The New York Times reports on the Saudi-led war on Yemen and U.S. support for the campaign as the war nears the one-year mark. The article doesn’t contain that much new information for readers that have been following the conflict closely, but it is still worth reading. This section stood out to me:
Saudi Arabia and its Persian Gulf neighbors were poised to begin a campaign in support of Yemen’s impotent government — an offensive Mr. Jubeir said could be relatively swift.
Two days of discussions in the West Wing followed, but there was little real debate. Among other reasons, the White House needed to placate the Saudis as the administration completed a nuclear deal with Iran, Saudi Arabia’s archenemy. That fact alone eclipsed concerns among many of the president’s advisers that the Saudi-led offensive would be long, bloody and indecisive. [bold mine-DL]

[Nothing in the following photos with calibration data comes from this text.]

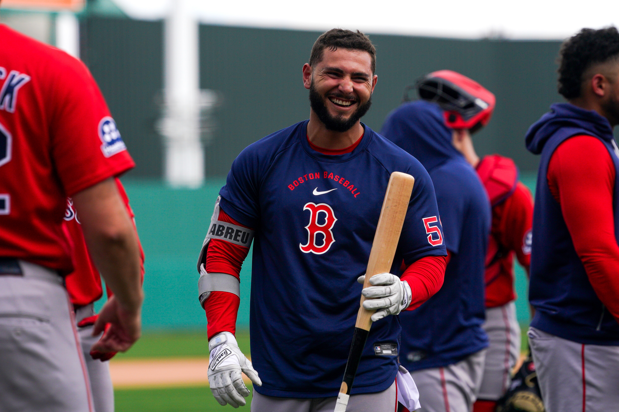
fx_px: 3868
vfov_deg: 6.1
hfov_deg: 9.1
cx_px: 310
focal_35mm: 225
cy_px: 206
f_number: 2.8
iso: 250
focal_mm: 150
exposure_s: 1/4000
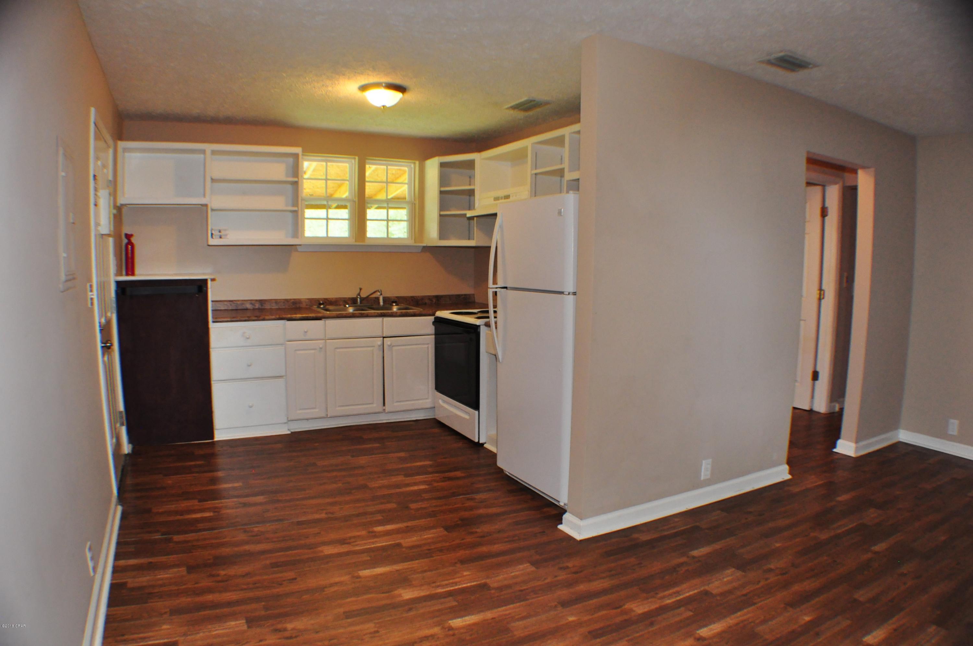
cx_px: 486
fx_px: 729
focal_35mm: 27
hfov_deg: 67.4
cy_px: 323
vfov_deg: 47.8
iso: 1250
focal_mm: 18
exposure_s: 1/60
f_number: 6.3
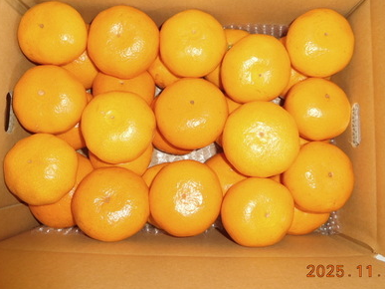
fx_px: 345
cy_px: 130
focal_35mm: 31
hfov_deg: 58.4
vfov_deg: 45.4
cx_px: 194
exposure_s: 1/30
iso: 200
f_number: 3.4
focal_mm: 4.5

Mr. Obama soon gave his approval for the Pentagon to support the impending military campaign.
This doesn’t tell us anything we didn’t already know, but it reconfirms that Obama’s bad decision to support the Saudi-led intervention was made for all the wrong reasons. Giving the Saudis aid so that they could pummel and starve a poor neighbor is indefensible, and doing it just to suck up to Riyadh is even worse. Obama’s advisers correctly foresaw that the war would be “long, blood, and indecisive,” so the administration wasn’t being overly optimistic about the Saudis’ chances of success. They could see that the intervention was a mistake before it happened, and they backed the Saudis’ reckless war anyway just to placate our despotic clients. Since there was “little real debate” about what the U.S. should do and the desire to “reassure” bad clients was so strong, it’s no wonder that the president made such a terrible decision.
The report says that the administration has been “whipsawed by criticism from all sides,” but that’s an exaggeration. It would be more accurate to say that the administration has largely avoided criticism at home by pretending that it isn’t a party to the conflict, and it has failed to get any credit from the clients it has been supporting. Obama wants the Saudis and the other Gulf states involved to be grateful for backing their unnecessary war, but he doesn’t want the U.S. to be held responsible for any of the coalition’s crimes. On the one hand, he has Kerry talking about how the U.S. is standing with the Saudis and praising the Emiratis for their “sacrifice,” and on the other he and his officials act as if the U.S. is a mere spectator. All the while, no U.S. interests are being advanced by any of this, and Al Qaeda in the Arabian Peninsula (AQAP) and the local ISIS affiliate have profited from the upheaval. As Obama is discovering once again, indulging bad clients doesn’t satisfy them, but just encourages them to whine more in the hopes that the U.S. will do more for them. For all of Obama’s supposed “frustration” with the Saudis and the Saudis’ distrust of Obama, he has been reliably indulging the Saudis in their worst instincts for at least the last year if not longer.